VIACHA — Duas explosões atingiram na sexta-feira (4) o Regimento Bolívar, instalação militar da Bolívia onde era armazenado material pirotécnico. O Ministério da Defesa confirmou duas mortes e 81 feridos, sendo duas pessoas em estado grave.
As detonações ocorreram por volta das 14h30 locais, ou 15h30 no horário de Brasília, em Viacha, 30 quilômetros ao sudoeste de La Paz. A primeira explosão teria envolvido pólvora negra. A segunda, de magnitude muito maior, ainda tem causa e material não identificados, informou o ministro da Defesa, Ernesto Justiniano.
O Ministério da Defesa esclareceu que nenhum tipo de armamento bélico foi detonado. A instituição também informou que o Ministério Público abriu uma investigação penal por homicídio culposo, lesões culposas e outros estragos.
Buscas por militares
Quatorze militares que estavam no setor atingido não foram localizados. O grupo é formado por um sargento, funcionário das Forças Armadas, e 13 recrutas de 18 e 19 anos que cumprem um ano de serviço militar obrigatório.

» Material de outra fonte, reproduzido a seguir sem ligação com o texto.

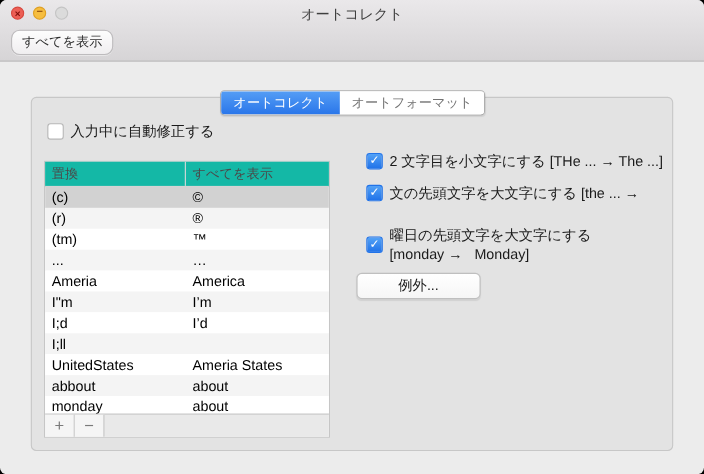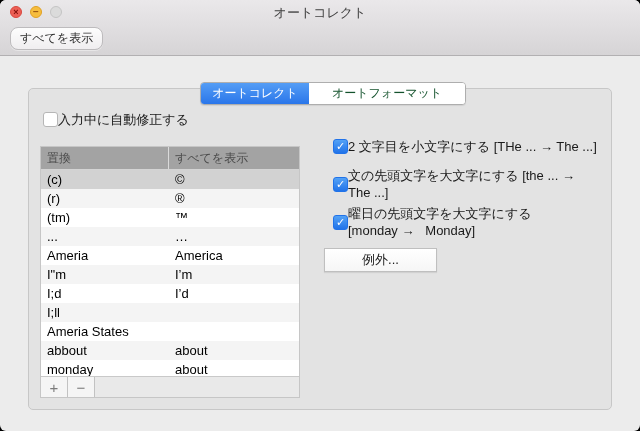--- a/index.html
+++ b/index.html
@@ -22,56 +22,56 @@
   
   .panel{position:absolute;left:28px;top:88px;width:584px;height:322px;
     background:#E3E3E3;border:1px solid #C7C7C7;border-radius:5px;box-sizing:border-box;}
 
   
   .tabs{position:absolute;left:200px;top:82px;height:21px;display:flex;
     border:1px solid #AEAEAE;border-radius:4px;overflow:hidden;background:#fff;
     box-shadow:0 1px 1px rgba(0,0,0,.08);}
   .tab{display:flex;align-items:center;justify-content:center;font-size:12px;height:21px;box-sizing:border-box;}
   .tab-selected{width:108px;background:linear-gradient(#549DF5,#2A76EA);color:#fff;}
-  .tab-normal{width:156px;background:#FFFFFF;color:#14532d;}
+  .tab-normal{width:131px;background:#FFFFFF;color:#737373;}
 
   
   .cb{width:15px;height:15px;border-radius:3px;box-sizing:border-box;flex:0 0 auto;
     background:#FFFFFF;border:1px solid #B6B6B6;display:flex;align-items:center;justify-content:center;
     color:transparent;font-size:11px;font-weight:bold;line-height:1;}
   .cb.on{background:linear-gradient(#53A2F6,#2173E9);border:1px solid #2173E9;color:#fff;}
-  .cb-row{position:absolute;display:flex;}
+  .cb-row{position:absolute;display:flex;gap:6px;}
   .cb-label{font-size:13px;color:#1A1A1A;line-height:17px;white-space:pre-wrap;}
   .cb-label span{display:block;}
   .auto-cb{left:43px;top:111px;align-items:center;}
   .opt1{left:333px;top:138px;align-items:center;width:272px;}
   .opt2{left:333px;top:167px;align-items:center;width:272px;}
   .opt3{left:333px;top:205px;align-items:center;width:272px;}
 
   
   .table{position:absolute;left:40px;top:146px;width:260px;background:#fff;
     border:1px solid #C6C6C6;box-sizing:border-box;}
-  .thead{display:flex;height:22px;border-bottom:1px solid #D4D4D4;background:#a3a3a3;}
+  .thead{display:flex;height:22px;border-bottom:1px solid #D4D4D4;background:#14b8a6;}
   .th{font-size:12px;color:#4A4A4A;display:flex;align-items:center;padding-left:6px;box-sizing:border-box;}
   .th1{width:128px;border-right:1px solid #DADADA;}
   .th2{flex:1;}
   .tbody{height:206px;overflow:hidden;}
   .trow{display:flex;height:19px;background:#FFFFFF;}
   .trow.alt{background:#F4F4F4;}
   .trow.sel{background:#D2D2D2;}
   .tcell{font-size:13px;color:#000;display:flex;align-items:center;padding-left:6px;box-sizing:border-box;overflow:hidden;white-space:nowrap;}
   .tcell:first-child{width:128px;}
   .tcell:last-child{flex:1;}
   .tbar{height:20px;background:#E9E9E9;border-top:1px solid #C9C9C9;display:flex;}
   .tbar-btn{width:27px;height:20px;background:#F5F5F5;border-right:1px solid #C2C2C2;
     color:#7A7A7A;font-size:15px;line-height:1;display:flex;align-items:center;justify-content:center;box-sizing:border-box;}
 
   
   .ex-btn{position:absolute;left:324px;top:248px;width:113px;height:24px;
-    background:linear-gradient(#FFFFFF,#F6F6F6);border:1px solid #BFBFBF;border-radius:0;
+    background:linear-gradient(#FFFFFF,#F6F6F6);border:1px solid #BFBFBF;border-radius:5px;
     font-size:13px;color:#1A1A1A;display:flex;align-items:center;justify-content:center;box-sizing:border-box;
     box-shadow:0 1px 1px rgba(0,0,0,.08);}
 </style>
 </head>
 <body>
 
 <div class="window">
 
   <div class="header">
     <div class="traffic tl-close">
@@ -130,20 +130,21 @@
           <div class="tcell">I’m</div>
         </div>
         <div class="trow">
           <div class="tcell">I;d</div>
           <div class="tcell">I’d</div>
         </div>
         <div class="trow alt">
           <div class="tcell">I;ll</div>
         </div>
         <div class="trow">
+          <div class="tcell">UnitedStates</div>
           <div class="tcell">Ameria States</div>
         </div>
         <div class="trow alt">
           <div class="tcell">abbout</div>
           <div class="tcell">about</div>
         </div>
         <div class="trow">
           <div class="tcell">monday</div>
           <div class="tcell">about</div>
         </div>
@@ -162,21 +163,21 @@
     <div class="cb on">
         <span>✓</span>
       </div>
     <div class="cb-label"><span>2 文字目を小文字にする [THe ... → The ...]</span></div>
   </div>
 
   <div class="cb-row opt2">
     <div class="cb on">
         <span>✓</span>
       </div>
-    <div class="cb-label"><span>文の先頭文字を大文字にする [the ... →</span><span>The ...]</span></div>
+    <div class="cb-label"><span>文の先頭文字を大文字にする [the ... →</span></div>
   </div>
 
   <div class="cb-row opt3">
     <div class="cb on">
         <span>✓</span>
       </div>
     <div class="cb-label"><span>曜日の先頭文字を大文字にする</span><span>[monday →   Monday]</span></div>
   </div>
 
   <div class="ex-btn">例外...</div>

O coronel Antonio Amaru, comandante do Regimento Bolívar, afirmou que os trabalhos de busca, resgate e remoção de escombros continuam. Os mortos e desaparecidos são militares que servem na instalação.
Moradores foram levados para um abrigo temporário. Justiniano disse que ainda não era prudente o retorno às casas, porque moradias foram afetadas pela onda de choque. O fornecimento de energia elétrica também foi interrompido na área.
Casas tiveram janelas destruídas, e escombros foram lançados pelo ar. Uma coluna de fumaça preta subiu no meio da cidade. Bombeiros usaram caminhões-pipa para reduzir os focos de calor.
O coronel Roger Roca, porta-voz da polícia, afirmou que o incidente estava sob controle. O presidente Rodrigo Paz manifestou solidariedade às famílias e determinou uma investigação técnica e transparente para esclarecer as causas, verificar os protocolos de segurança e definir responsabilidades.